Il Museo di Mendrisio presenta una grande retrospettiva delle opere di A.R. Penck (1939-2017), a cura di Simone Soldini, Ulf Jensen e Barbara Paltenghi Malacrida, dal 24 ottobre al 13 febbraio 2022: 40 dipinti, 20 sculture, e più di settanta opere su carta e libri d’artista.
E facile fraintendere l’opera di A.R. Penck. I suoi simboli, i geroglifici, le figurette di uomini stilizzati, testa e sesso in evidenza, fanno pensare a un’arte primitivista, infantile. Ma non è così. Almeno non era questa la sua intenzione. Il suo lavoro ha un’origine tutt’altro che spontaneista. È frutto di una riflessione filosofica, scientifica, politica se vogliamo, cominciata fin dal momento in cui cambia il nome (in realtà si chiama Ralf Winkler) e assume lo pseudonimo di A.R. Penck, preso in prestito da uno scienziato, biologo, a cui seguiranno altri pseudonimi, nomi e sigle varie. Anche per sfuggire al controllo dei servizi segreti sovietici.

PENCK, Cosmic Blues, 1981, 2021 Pro Litteris Zurich

L’artista, fondamentalmente autodidatta, si propone qualcosa di ben più complesso: inventare attraverso la pittura un elaborato sistema di comunicazione che sia in grado «di rendere visibile la logica delle interazioni umane», un linguaggio concettuale, comprensibile a tutti, che riproduca il dialogo. Il suo interesse per la cibernetica, anticamera dell’Intelligenza Artificiale, è piuttosto sintomatico. Questo armamentario pseudo-filosofico lo battezza «Standart», arte come presa di posizione (Stand) oppure stendardo, vessillo. La sua idea di partenza, abbastanza condivisibile, è che ognuno di noi pensa per immagini prima che per parole e prima ancora per «moti astratti».
Penck nasce a Dresda, nella Germania Est, lui si definisce comunista, seppure in continua polemica col regime.
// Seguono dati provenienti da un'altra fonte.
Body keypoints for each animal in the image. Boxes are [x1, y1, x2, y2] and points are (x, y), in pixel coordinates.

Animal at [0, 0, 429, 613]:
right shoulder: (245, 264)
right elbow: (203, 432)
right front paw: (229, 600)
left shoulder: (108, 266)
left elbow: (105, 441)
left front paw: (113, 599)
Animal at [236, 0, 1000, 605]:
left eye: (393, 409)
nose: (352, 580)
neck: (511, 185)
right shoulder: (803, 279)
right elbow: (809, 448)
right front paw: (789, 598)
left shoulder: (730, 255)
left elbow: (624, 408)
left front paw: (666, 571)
Se il socialismo aspira a un’arte vicina al popolo, Penck, almeno all’inizio, condivide il principio, ma lo attua con uno stile, come abbiamo visto, schematico e originale, ispirato persino agli scarabocchi sui muri delle latrine. Più popolare di così… Ma che la critica conservatrice della DDR non poteva apprezzare, legata com’era a una certa idealizzazione retorica del realismo socialista. Ovvio che non venga apprezzato in patria mentre in Occidente trova immediatamente molti estimatori.
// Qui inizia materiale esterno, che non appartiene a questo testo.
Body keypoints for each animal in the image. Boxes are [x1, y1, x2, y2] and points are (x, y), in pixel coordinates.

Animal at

PENK, Ich Selbstbewussstsein, Ph. Ugo Perugini

Certamente Penck, che si può definire neo-espressionista alla stregua di Baselitz e Immendorff, è debitore dell’avanguardia storica (Malevich, Kandinsky, Picasso, Dalì, Picabia, Duchamp) ma la reinterpreta come frutto di un’azione collettiva, mentre si tratta di esperienze individuali e ormai concluse. Le sue weltbildt (immagini universali) con i suoi omini stilizzati, bidimensionali, anonimi, con le mani alzate verso il cielo (per aspirare all’alto o per arrendersi?) spesso sono viste come sintesi stilistiche e non come ricerca di un nuovo sintetico mezzo di comunicazione come avrebbe voluto. La sua influenza su un’artista come Keith Haring è evidente.
E quando nel 1980 lascerà la DDR, la sua arte quasi per reazione diventerà monumentale. Il suo linguaggio formale scarno, fatto di ripetuti segni e figure simboliche e totemiche, si libererà in lavori di grande formato, come nell’incredibile The bettlefield, un acrilico su tela (quasi 35 metri quadrati) esposto nelle sale del Museo. Ma anche la scultura, che all’inizio partiva dall’utilizzo di materiali di uso quotidiano come scatole di cartone, bottiglie usate, carta stagnola, legno, si concretizza in un lavoro monumentale come il bronzo intitolato Ich Selbstbewusstsein (Io Autocoscienza), esposta nel chiostro.
Chi è allora questo artista, appassionato jazzista, molto interessato al ritmo, come dice lui stesso? Un mix di cose diverse. È dominato dall’astrattismo dei simboli, dal gusto per la caricatura, soggiogato da uno stile automatico, illusionista, ma anche portato all’occultamento, alla destrutturazione, come se certi suoi tratti neri celassero informazioni essenziali, sgradite al regime. Penck, però, sembra obiettivo nel suo giudizio. Negli ultimi anni, definirà l’Oriente un deserto e l’Occidente una giungla. La sua opera è forse lì a dimostrare il conflitto fra questi due mondi.